Il colosso romano dei servizi energetici ACEA, vittima un mese fa di un attacco informatico, si sta scusando con la clientela per il ritardo nell’inoltro delle “bollette” del primo bimestre di quest’anno.
Il tono della comunicazione attraverso la posta elettronica è estremamente garbato e addirittura confidenziale, visto che dà del “tu” all’interlocutore.
Non sappiamo se il modo un po’ diretto ha innescato nei mariti di donne intestatarie di contratti di acqua/luce/gas sospetti di infedeltà coniugale o di nascenti tresche, ma è certo che il testo sembra un (troppo) innocente “cascare dalle nuvole”.
Chi ha ricevuto la mail ha letto “abbiamo riscontrato dei ritardi nella fatturazione di fine gennaio/febbraio” e si è soffermato su quell’ “abbiamo riscontrato”: se non hai provveduto a spedire le bollette, lo sai e non lo riscontri.
Sarebbe stato più carino scrivere un magari meno professionale “ti sarai accorto che non ti abbiamo inviato…”, evitando accenni ad una sorta di scoperta quasi casuale di un problema conosciuto fino alla sua radice hacker.
Chi scrive non sa se le buste sono partite e ancor meno a chi sono arrivate e quindi prosegue dicendo “ti comunichiamo che se non hai ricevuto la bolletta relativa alla tua fornitura, o alle tue forniture in caso tu ne abbia più di una attiva con noi, la riceverai a breve.”
Ben sapendo quel che è successo (hacker, ransomware e dintorni) fa sorridere il successivo “Ci scusiamo per il disguido”.
Se il trovarsi inutilizzabili (anche solo temporaneamente) gli archivi elettronici in cui sono presenti le anagrafiche, i consumi e gli addebiti è un “disguido”, non si può accusare i pirati informatici di qualsivoglia crimine ma al limite gli si può contestare l’aver determinato un equivoco, un fraintendimento, un malinteso o un qui pro quo.
Le frasi del messaggio sono allineate al diffuso atteggiamento “negazionista” sul fronte dei rischi cibernetici. Guai a parlare di attacchi e disservizi conseguenti. Meglio minimizzare o addirittura rimuovere certi episodi.

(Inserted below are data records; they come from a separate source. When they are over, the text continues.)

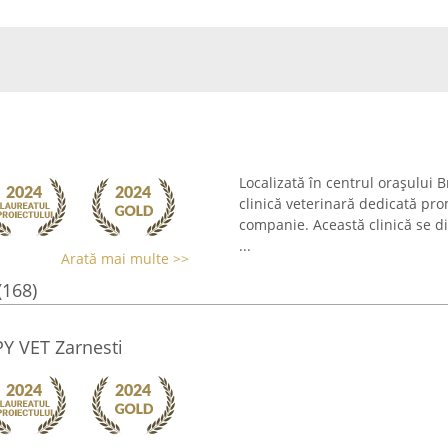
Localizată în centrul orașului B
clinică veterinară dedicată pro
companie. Această clinică se di
...
Arată mai multe >>
(168)
Y VET Zarnesti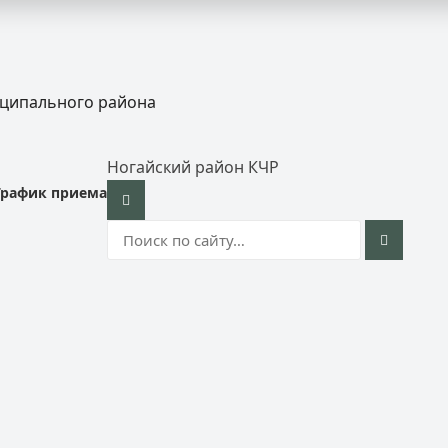
иципального района
Ногайский район КЧР
График приема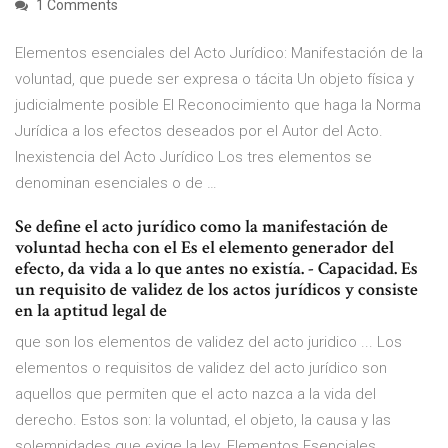
1 Comments
Elementos esenciales del Acto Jurídico: Manifestación de la
voluntad, que puede ser expresa o tácita Un objeto física y
judicialmente posible El Reconocimiento que haga la Norma
Jurídica a los efectos deseados por el Autor del Acto.
Inexistencia del Acto Jurídico Los tres elementos se
denominan esenciales o de …
Se define el acto jurídico como la manifestación de
voluntad hecha con el Es el elemento generador del
efecto, da vida a lo que antes no existía. - Capacidad. Es
un requisito de validez de los actos jurídicos y consiste
en la aptitud legal de
que son los elementos de validez del acto juridico ... Los
elementos o requisitos de validez del acto jurídico son
aquellos que permiten que el acto nazca a la vida del
derecho. Estos son: la voluntad, el objeto, la causa y las
solemnidades que exige la ley. Elementos Esenciales,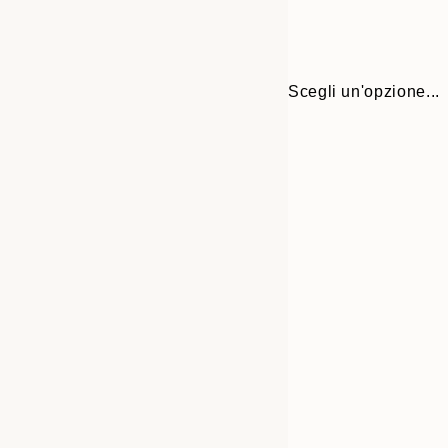
Scegli un'opzione...
Frame
21x30 cm
options
30x40 cm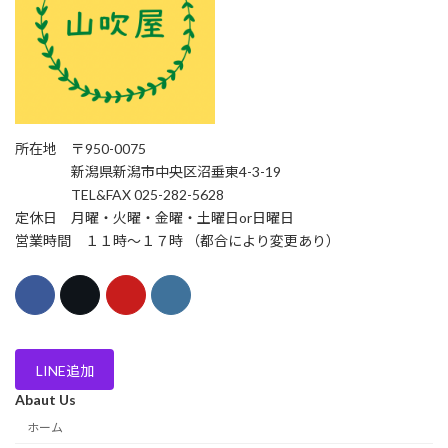
所在地 〒950-0075
新潟県新潟市中央区沼垂東4-3-19
TEL&FAX 025-282-5628
定休日 月曜・火曜・金曜・土曜日or日曜日
営業時間 １１時〜１７時 （都合により変更あり）
LINE追加
Abaut Us
ホーム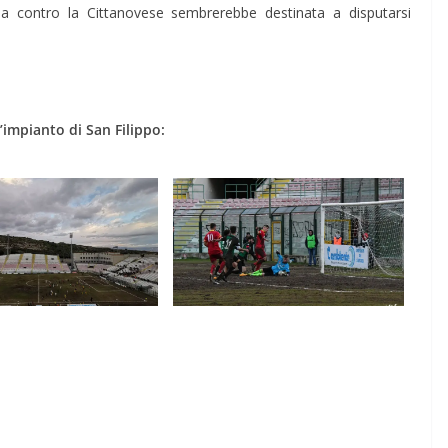
a contro la Cittanovese sembrerebbe destinata a disputarsi
’impianto di San Filippo: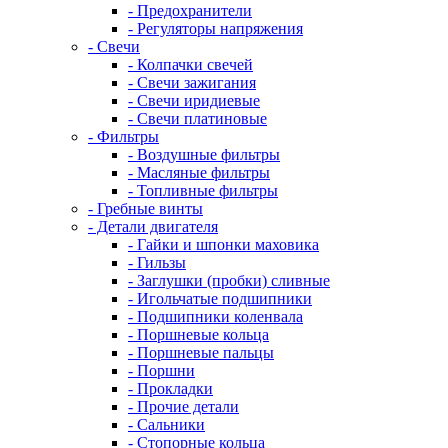
- Предохранители
- Регуляторы напряжения
- Свечи
- Колпачки свечей
- Свечи зажигания
- Свечи иридиевые
- Свечи платиновые
- Фильтры
- Воздушные фильтры
- Масляные фильтры
- Топливные фильтры
- Гребные винты
- Детали двигателя
- Гайки и шпонки маховика
- Гильзы
- Заглушки (пробки) сливные
- Игольчатые подшипники
- Подшипники коленвала
- Поршневые кольца
- Поршневые пальцы
- Поршни
- Прокладки
- Прочие детали
- Сальники
- Стопорные кольца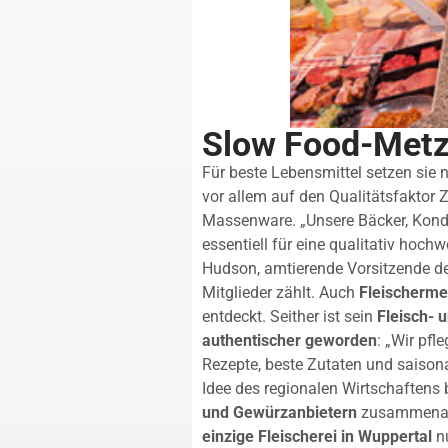
Slow Food-Metz
Für beste Lebensmittel setzen sie 
vor allem auf den Qualitätsfaktor 
Massenware. „Unsere Bäcker, Kondito
essentiell für eine qualitativ hochw
Hudson, amtierende Vorsitzende de
Mitglieder zählt. Auch
Fleischerme
entdeckt. Seither ist sein
Fleisch- 
authentischer geworden
: „Wir pfl
Rezepte, beste Zutaten und saisonal
Idee des regionalen Wirtschaftens b
und Gewürzanbietern
zusammenarb
einzige Fleischerei in Wuppertal
nu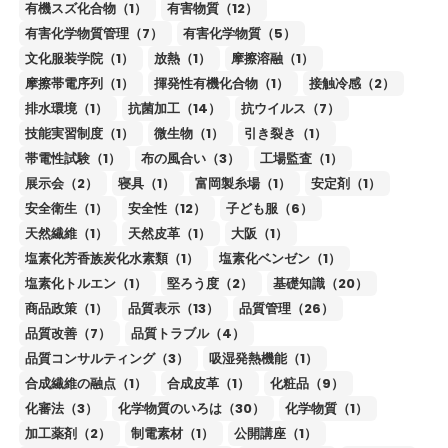
有機スズ化合物（1）
有害物質（12）
有害化学物質管理（7）
有害化学物質（5）
文化服装学院（1）
放熱（1）
摩擦溶融（1）
摩擦帯電序列（1）
揮発性有機化合物（1）
接触冷感（2）
排水環境（1）
抗菌加工（14）
抗ウイルス（7）
技能実習制度（1）
微生物（1）
引き裂き（1）
帯電性試験（1）
布の風合い（3）
工場監査（1）
展示会（2）
寝具（1）
富岡製糸場（1）
安定剤（1）
安全衛生（1）
安全性（12）
子ども服（6）
天然繊維（1）
天然皮革（1）
大阪（1）
塩素化芳香族炭化水素類（1）
塩素化ベンゼン（1）
塩素化トルエン（1）
堅ろう度（2）
基礎知識（20）
商品政策（1）
品質表示（13）
品質管理（26）
品質改善（7）
品質トラブル（4）
品質コンサルティング（3）
吸湿発熱機能（1）
合成繊維の融点（1）
合成皮革（1）
化粧品（9）
化審法（3）
化学物質のいろは（30）
化学物質（1）
加工薬剤（2）
制電素材（1）
公開講座（1）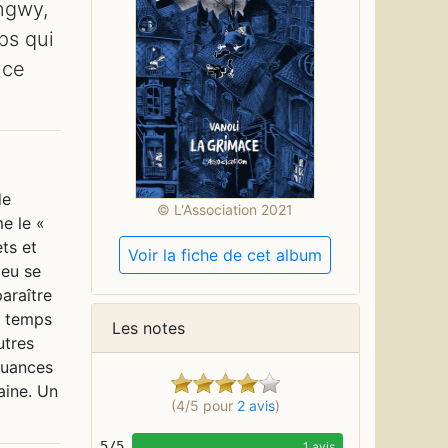
ongwy,
ps qui
nce
de
© L'Association 2021
e le «
ets et
Voir la fiche de cet album
peu se
araître
le temps
Les notes
utres
nuances
aine. Un
(4/5 pour
2 avis
)
5/5
1 avis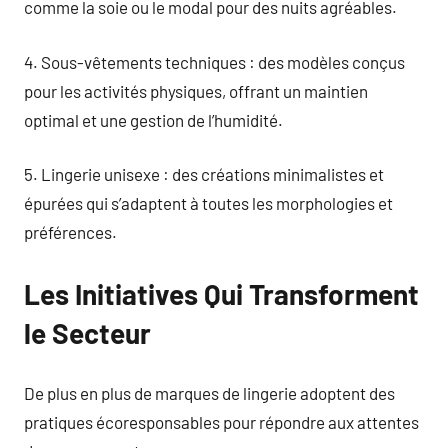
comme la soie ou le modal pour des nuits agréables.
4. Sous-vêtements techniques : des modèles conçus
pour les activités physiques, offrant un maintien
optimal et une gestion de l’humidité.
5. Lingerie unisexe : des créations minimalistes et
épurées qui s’adaptent à toutes les morphologies et
préférences.
Les Initiatives Qui Transforment
le Secteur
De plus en plus de marques de lingerie adoptent des
pratiques écoresponsables pour répondre aux attentes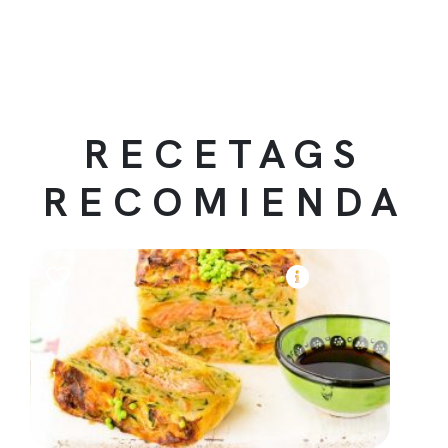
RECETAGS
RECOMIENDA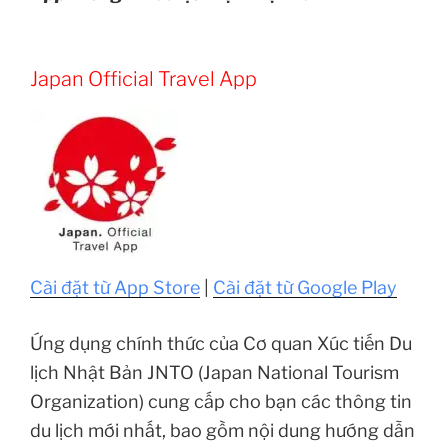
Japan Official Travel App
Cài đặt từ App Store
|
Cài đặt từ Google Play
Ứng dụng chính thức của Cơ quan Xúc tiến Du
lịch Nhật Bản JNTO (Japan National Tourism
Organization) cung cấp cho bạn các thông tin
du lịch mới nhất, bao gồm nội dung hướng dẫn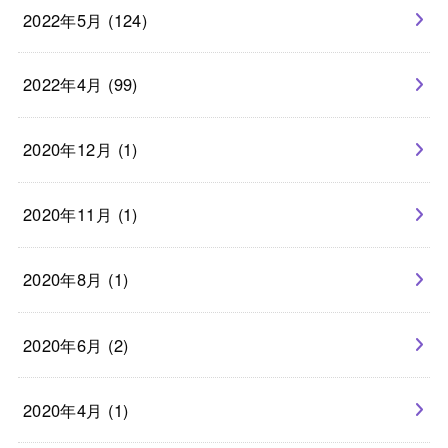
2022年5月 (124)
2022年4月 (99)
2020年12月 (1)
2020年11月 (1)
2020年8月 (1)
2020年6月 (2)
2020年4月 (1)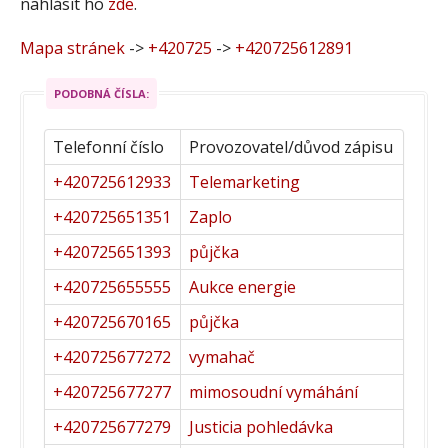
nahlásit ho
zde
.
Mapa stránek
->
+420725
->
+420725612891
PODOBNÁ ČÍSLA:
Telefonní číslo
Provozovatel/důvod zápisu
+420725612933
Telemarketing
+420725651351
Zaplo
+420725651393
půjčka
+420725655555
Aukce energie
+420725670165
půjčka
+420725677272
vymahač
+420725677277
mimosoudní vymáhání
+420725677279
Justicia pohledávka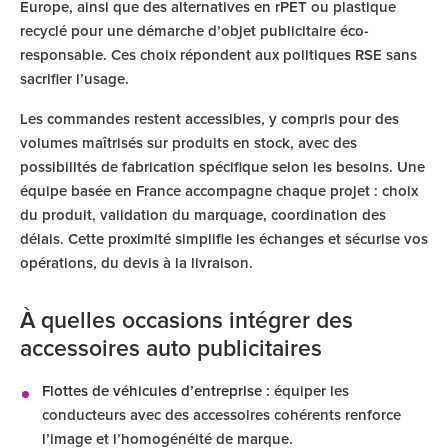
Europe, ainsi que des alternatives en rPET ou plastique
recyclé pour une démarche d’objet publicitaire éco-
responsable. Ces choix répondent aux politiques RSE sans
sacrifier l’usage.
Les commandes restent accessibles, y compris pour des
volumes maîtrisés sur produits en stock, avec des
possibilités de fabrication spécifique selon les besoins. Une
équipe basée en France accompagne chaque projet : choix
du produit, validation du marquage, coordination des
délais. Cette proximité simplifie les échanges et sécurise vos
opérations, du devis à la livraison.
À quelles occasions intégrer des
accessoires auto publicitaires
Flottes de véhicules d’entreprise
: équiper les
conducteurs avec des accessoires cohérents renforce
l’image et l’homogénéité de marque.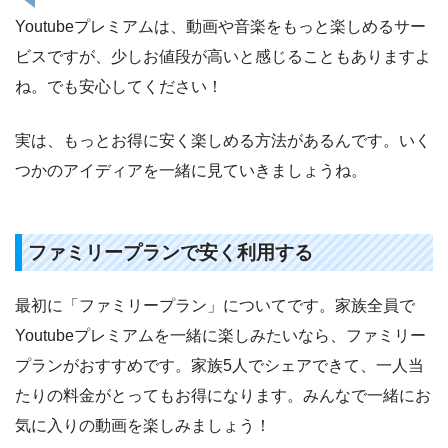
Youtubeプレミアムは、動画や音楽をもっと楽しめるサー
ビスですが、少しお値段が高いと感じることもありますよ
ね。でも安心してください！
実は、もっとお得に安く楽しめる方法があるんです。いく
つかのアイディアを一緒に見ていきましょうね。
ファミリープランで安く利用する
最初に「ファミリープラン」についてです。家族全員で
Youtubeプレミアムを一緒に楽しみたいなら、ファミリー
プランがおすすめです。家族5人でシェアできて、一人当
たりの料金がとってもお得になります。みんなで一緒にお
気に入りの動画を楽しみましょう！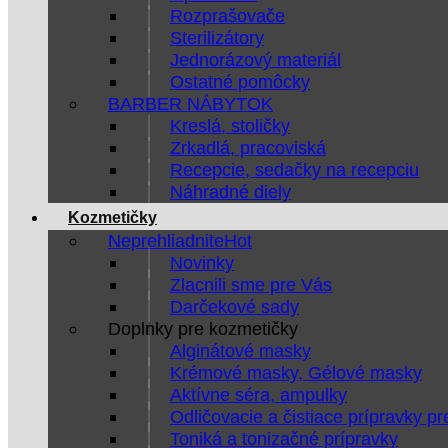
Rozprašovače
Sterilizátory
Jednorázový materiál
Ostatné pomôcky
BARBER NÁBYTOK
Kreslá, stoličky
Zrkadlá, pracoviská
Recepcie, sedačky na recepciu
Náhradné diely
Kozmetičky
Neprehliadnite
Novinky
Zlacnili sme pre Vás
Darčekové sady
Doplnky pre kozmetičky
Alginátové masky
Krémové masky, Gélové masky
Aktívne séra, ampulky
Odličovacie a čistiace prípravky pr
Toniká a tonizačné prípravky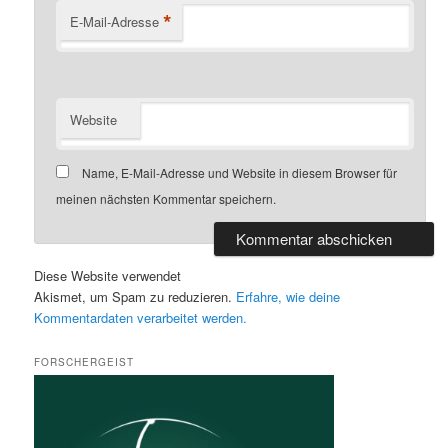
*
E-Mail-Adresse
Website
Name, E-Mail-Adresse und Website in diesem Browser für
meinen nächsten Kommentar speichern.
Diese Website verwendet
Akismet, um Spam zu reduzieren.
Erfahre, wie deine
Kommentardaten verarbeitet werden.
FORSCHERGEIST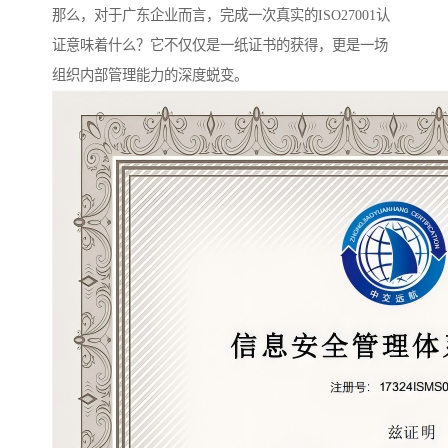
那么，对于广东企业而言，完成一次真实的ISO27001认
证意味着什么？它不仅仅是一纸证书的获得，更是一场
组织内部管理能力的深度蜕变。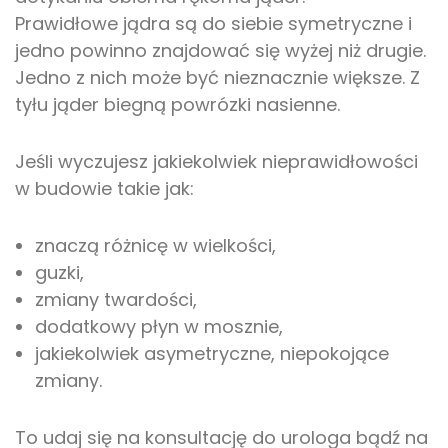
Prawidłowe jądra są do siebie symetryczne i
jedno powinno znajdować się wyżej niż drugie.
Jedno z nich może być nieznacznie większe. Z
tyłu jąder biegną powrózki nasienne.
Jeśli wyczujesz jakiekolwiek nieprawidłowości
w budowie takie jak:
znaczą różnicę w wielkości,
guzki,
zmiany twardości,
dodatkowy płyn w mosznie,
jakiekolwiek asymetryczne, niepokojące
zmiany.
To udaj się na konsultację do urologa bądź na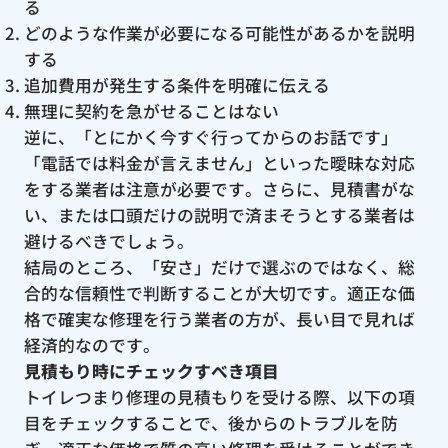
る
どのような作業が必要になる可能性があるかを説明
する
追加費用が発生する条件を明確に伝える
無理に契約を急がせることはない
逆に、「とにかく今すぐ行ってからのお話です」
「電話では料金が言えません」といった曖昧な対応
をする業者は注意が必要です。さらに、見積書がな
い、または口頭だけの説明で済まそうとする業者は
避けるべきでしょう。
結局のところ、「安さ」だけで選ぶのではなく、総
合的な信頼性で判断することが大切です。適正な価
格で確実な修理を行う業者の方が、長い目で見れば
経済的なのです。
見積もり時にチェックすべき項目
トイレつまり修理の見積もりを受ける際、以下の項
目をチェックすることで、後からのトラブルを防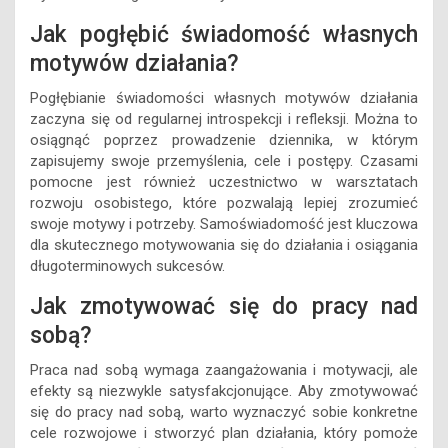
Jak pogłębić świadomość własnych
motywów działania?
Pogłębianie świadomości własnych motywów działania
zaczyna się od regularnej introspekcji i refleksji. Można to
osiągnąć poprzez prowadzenie dziennika, w którym
zapisujemy swoje przemyślenia, cele i postępy. Czasami
pomocne jest również uczestnictwo w warsztatach
rozwoju osobistego, które pozwalają lepiej zrozumieć
swoje motywy i potrzeby. Samoświadomość jest kluczowa
dla skutecznego motywowania się do działania i osiągania
długoterminowych sukcesów.
Jak zmotywować się do pracy nad
sobą?
Praca nad sobą wymaga zaangażowania i motywacji, ale
efekty są niezwykle satysfakcjonujące. Aby zmotywować
się do pracy nad sobą, warto wyznaczyć sobie konkretne
cele rozwojowe i stworzyć plan działania, który pomoże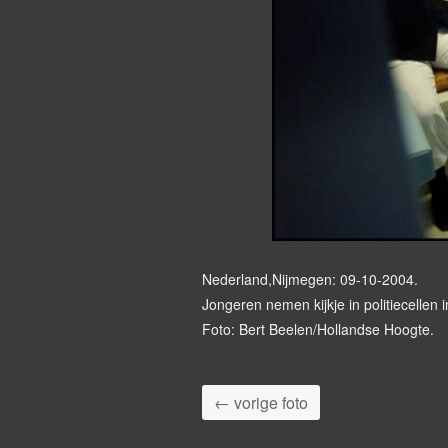
Nederland,Nijmegen: 09-10-2004.
Jongeren nemen kijkje in politiecellen i
Foto: Bert Beelen/Hollandse Hoogte.
← vorige foto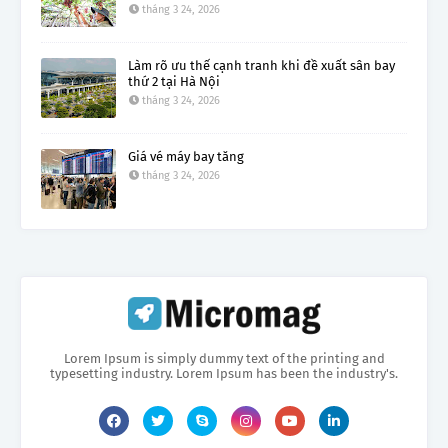
tháng 3 24, 2026
Làm rõ ưu thế cạnh tranh khi đề xuất sân bay
thứ 2 tại Hà Nội
tháng 3 24, 2026
Giá vé máy bay tăng
tháng 3 24, 2026
Lorem Ipsum is simply dummy text of the printing and
typesetting industry. Lorem Ipsum has been the industry's.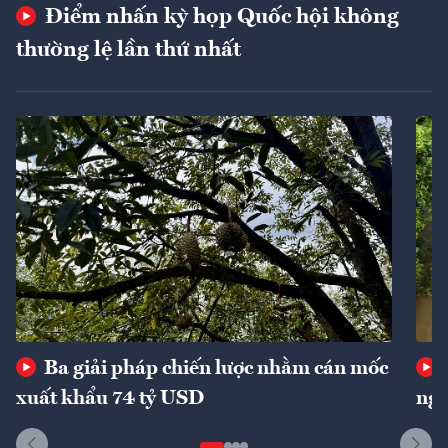
Điểm nhấn kỳ họp Quốc hội không
thường lệ lần thứ nhất
Ba giải pháp chiến lược nhằm cán mốc
xuất khẩu 74 tỷ USD
ngu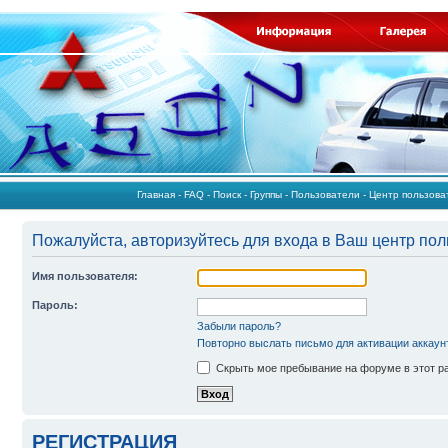
Главная
-
FAQ
-
Поиск
-
Группы
-
Пользователи
-
Центр пользов
Пожалуйста, авторизуйтесь для входа в Ваш центр пол
Имя пользователя:
Пароль:
Забыли пароль?
Повторно выслать письмо для активации аккаун
Скрыть мое пребывание на форуме в этот р
РЕГИСТРАЦИЯ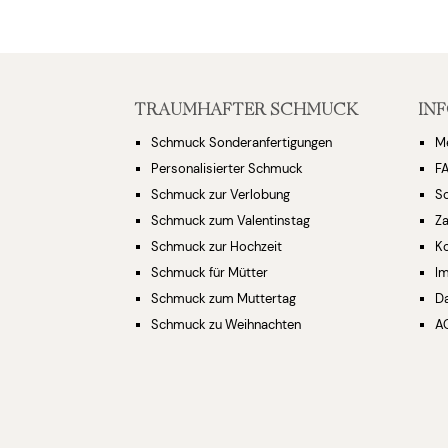
TRAUMHAFTER SCHMUCK
IN
Schmuck Sonderanfertigungen
M
Personalisierter Schmuck
F
Schmuck zur Verlobung
S
Schmuck zum Valentinstag
Za
Schmuck zur Hochzeit
K
Schmuck für Mütter
I
Schmuck zum Muttertag
D
Schmuck zu Weihnachten
A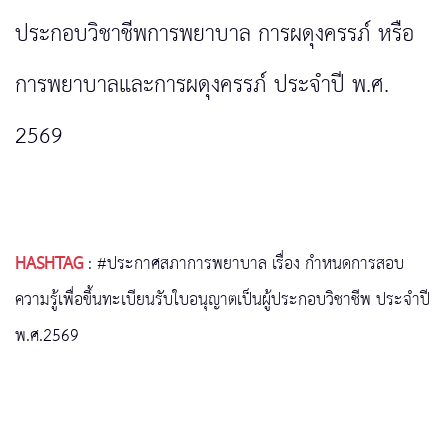
ประกอบวิชาชีพการพยาบาล การผดุงครรภ์ หรือ
การพยาบาลและการผดุงครรภ์ ประจำปี พ.ศ.
2569
HASHTAG
:
#ประกาศสภาการพยาบาล เรื่อง กำหนดการสอบ
ความรู้เพื่อขึ้นทะเบียนรับใบอนุญาตเป็นผู้ประกอบวิชาชีพ ประจำปี
พ.ศ.2569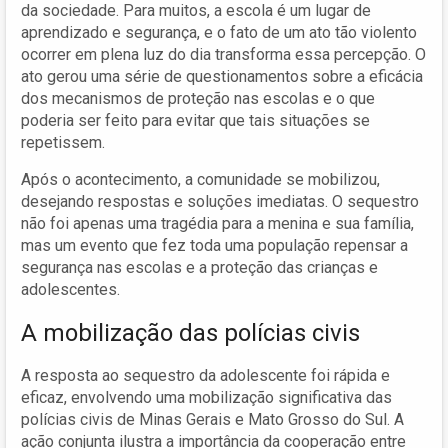
da sociedade. Para muitos, a escola é um lugar de
aprendizado e segurança, e o fato de um ato tão violento
ocorrer em plena luz do dia transforma essa percepção. O
ato gerou uma série de questionamentos sobre a eficácia
dos mecanismos de proteção nas escolas e o que
poderia ser feito para evitar que tais situações se
repetissem.
Após o acontecimento, a comunidade se mobilizou,
desejando respostas e soluções imediatas. O sequestro
não foi apenas uma tragédia para a menina e sua família,
mas um evento que fez toda uma população repensar a
segurança nas escolas e a proteção das crianças e
adolescentes.
A mobilização das polícias civis
A resposta ao sequestro da adolescente foi rápida e
eficaz, envolvendo uma mobilização significativa das
polícias civis de Minas Gerais e Mato Grosso do Sul. A
ação conjunta ilustra a importância da cooperação entre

Il “mood” – specie quello filogovernativo – è quello di mettere al bando tecnici e tecnicismi, esperti ed esperienze.
Chi ha maggior attaccamento al portafogli di quello che mi contraddistingue mi segnala che sarebbe simpatico sapere quanto è costato questo “disguido” e chi (azienda o cliente?) ne deve sostenere l’onere.
Ci sono spese di intervento al verificarsi dell’ “incidente”, quelle di ripristino della situazione di normalità e poi le altre per mettere in sicurezza i sistemi così da scongiurare il ripetersi di simili spiacevoli circostanze. A queste si deve aggiungere la perdita finanziaria per lo slittamento della data di pagamento che – giustamente – non comporta “interessi di mora” al cliente che in questa storia è senza dubbio “innocente”.
Come verranno contabilizzati questi oneri e a chi toccheranno in sorte?